[Bounding boxes with keypoints]
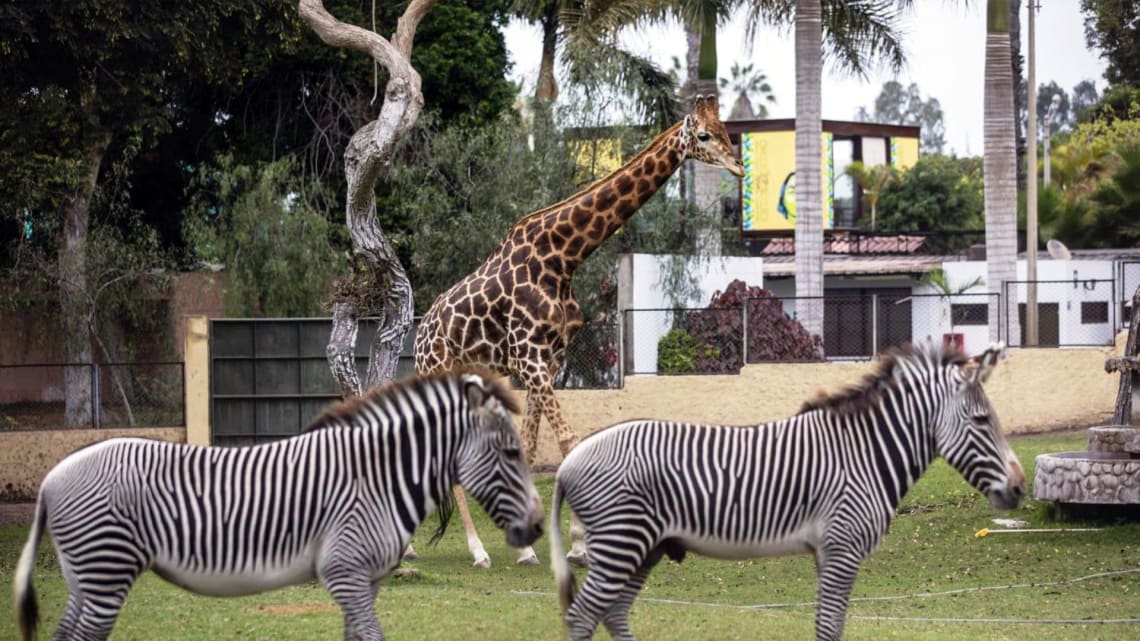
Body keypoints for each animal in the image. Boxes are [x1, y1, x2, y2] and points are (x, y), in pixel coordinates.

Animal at [8, 364, 542, 638]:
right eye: (512, 452)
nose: (538, 529)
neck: (378, 477)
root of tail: (52, 477)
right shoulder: (344, 570)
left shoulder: (365, 581)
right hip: (105, 574)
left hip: (86, 578)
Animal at [408, 93, 738, 563]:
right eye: (706, 135)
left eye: (728, 130)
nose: (738, 166)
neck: (563, 257)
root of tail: (419, 336)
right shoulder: (529, 356)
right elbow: (567, 441)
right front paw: (579, 546)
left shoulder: (548, 359)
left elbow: (531, 446)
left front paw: (534, 547)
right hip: (439, 373)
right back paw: (472, 551)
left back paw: (419, 548)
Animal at [547, 339, 1030, 638]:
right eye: (982, 421)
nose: (1021, 488)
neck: (866, 453)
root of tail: (568, 462)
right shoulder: (842, 547)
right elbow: (829, 626)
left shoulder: (827, 552)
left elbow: (829, 624)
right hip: (621, 542)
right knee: (582, 615)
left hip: (644, 547)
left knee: (613, 612)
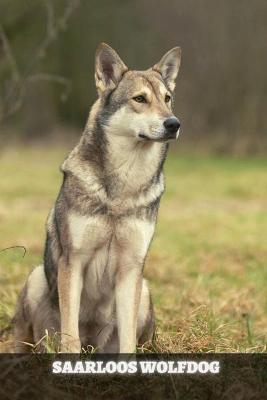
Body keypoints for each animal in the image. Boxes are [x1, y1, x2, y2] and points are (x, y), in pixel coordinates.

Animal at [13, 42, 182, 352]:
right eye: (140, 99)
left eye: (167, 99)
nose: (174, 123)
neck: (122, 186)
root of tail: (94, 347)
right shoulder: (73, 261)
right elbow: (70, 336)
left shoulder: (131, 268)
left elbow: (128, 342)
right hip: (36, 280)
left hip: (144, 289)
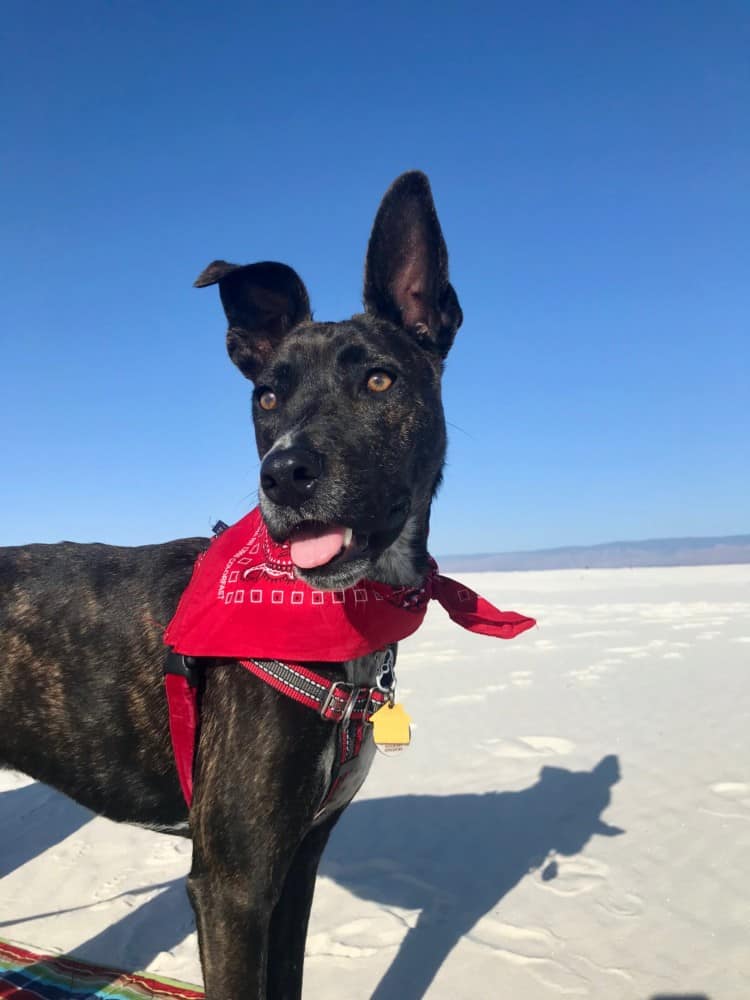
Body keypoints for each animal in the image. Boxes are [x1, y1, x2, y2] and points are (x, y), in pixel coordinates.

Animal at [1, 172, 464, 1000]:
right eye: (267, 397)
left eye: (379, 379)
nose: (285, 474)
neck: (337, 615)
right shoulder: (232, 885)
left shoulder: (298, 862)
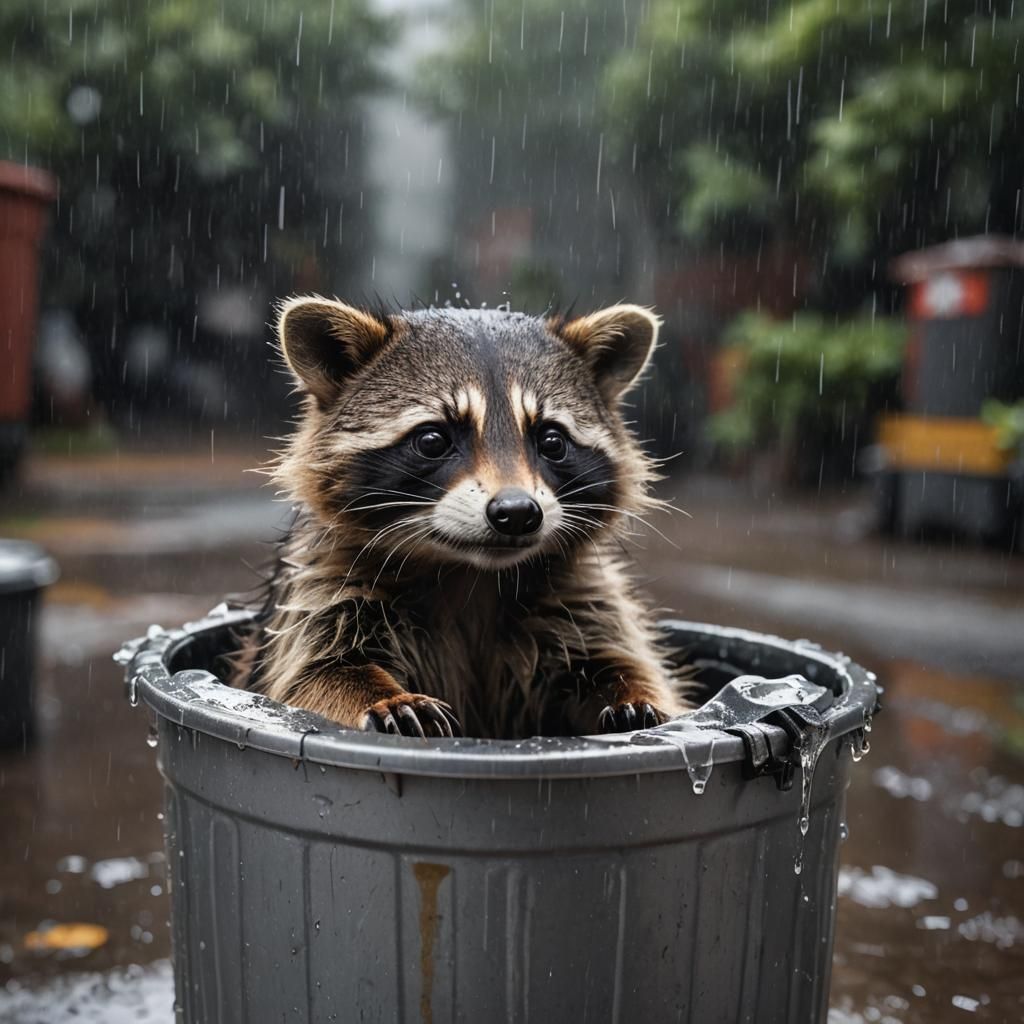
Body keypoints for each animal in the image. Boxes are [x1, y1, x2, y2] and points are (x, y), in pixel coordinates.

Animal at [234, 297, 691, 739]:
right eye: (433, 440)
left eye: (552, 441)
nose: (517, 513)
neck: (470, 574)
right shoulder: (322, 585)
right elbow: (315, 674)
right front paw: (382, 696)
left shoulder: (585, 597)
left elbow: (620, 660)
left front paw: (634, 694)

» Work to complete
Return every entry above word for word, and include no images.

» Worked solution
Body keypoints for each animal in the image. Boxes are [x1, y1, x2, y2] and points are (x, y), in pixel coordinates.

Animal at [8, 364, 542, 638]:
right eye: (512, 452)
nose: (538, 529)
neck: (378, 477)
root of tail: (52, 477)
right shoulder: (344, 570)
left shoulder: (365, 581)
right hip: (105, 574)
left hip: (86, 578)
Animal at [408, 93, 738, 563]:
right eye: (706, 135)
left eye: (728, 130)
nose: (738, 166)
neck: (563, 257)
root of tail: (419, 336)
right shoulder: (529, 356)
right elbow: (567, 441)
right front paw: (579, 546)
left shoulder: (548, 359)
left elbow: (531, 446)
left front paw: (534, 547)
right hip: (439, 373)
right back paw: (472, 551)
left back paw: (419, 548)
Animal at [547, 339, 1030, 638]:
right eye: (982, 421)
nose: (1021, 488)
neck: (866, 453)
root of tail: (568, 462)
right shoulder: (842, 547)
right elbow: (829, 626)
left shoulder: (827, 552)
left elbow: (829, 624)
right hip: (621, 542)
right knee: (582, 615)
left hip: (644, 547)
left knee: (613, 612)
Body keypoints for each animal in the image. Boxes are [x1, y1, x2, y2] and points are (x, y), in pixel coordinates.

Animal at [13, 42, 182, 352]:
right eye: (140, 99)
left eye: (167, 99)
nose: (174, 123)
neck: (122, 186)
root of tail: (94, 347)
right shoulder: (73, 261)
right elbow: (70, 336)
left shoulder: (131, 268)
left elbow: (128, 342)
right hip: (36, 280)
left hip: (144, 289)
Body keypoints for each animal in the image. Boxes are [x1, y1, x2, y2] and points are (x, y), in pixel coordinates.

Animal at [1, 172, 464, 1000]:
right eye: (267, 397)
left eye: (379, 379)
nose: (285, 474)
neck: (337, 615)
right shoulder: (232, 885)
left shoulder: (298, 862)
Body keypoints for each animal in the image. Boxes are [x1, y1, x2, y2] and points are (x, y), in pixel coordinates.

Animal at [234, 297, 691, 739]:
right eye: (433, 440)
left eye: (552, 441)
nose: (517, 513)
neck: (470, 574)
right shoulder: (322, 585)
right elbow: (315, 674)
right front paw: (382, 696)
left shoulder: (585, 597)
left elbow: (620, 660)
left front paw: (634, 694)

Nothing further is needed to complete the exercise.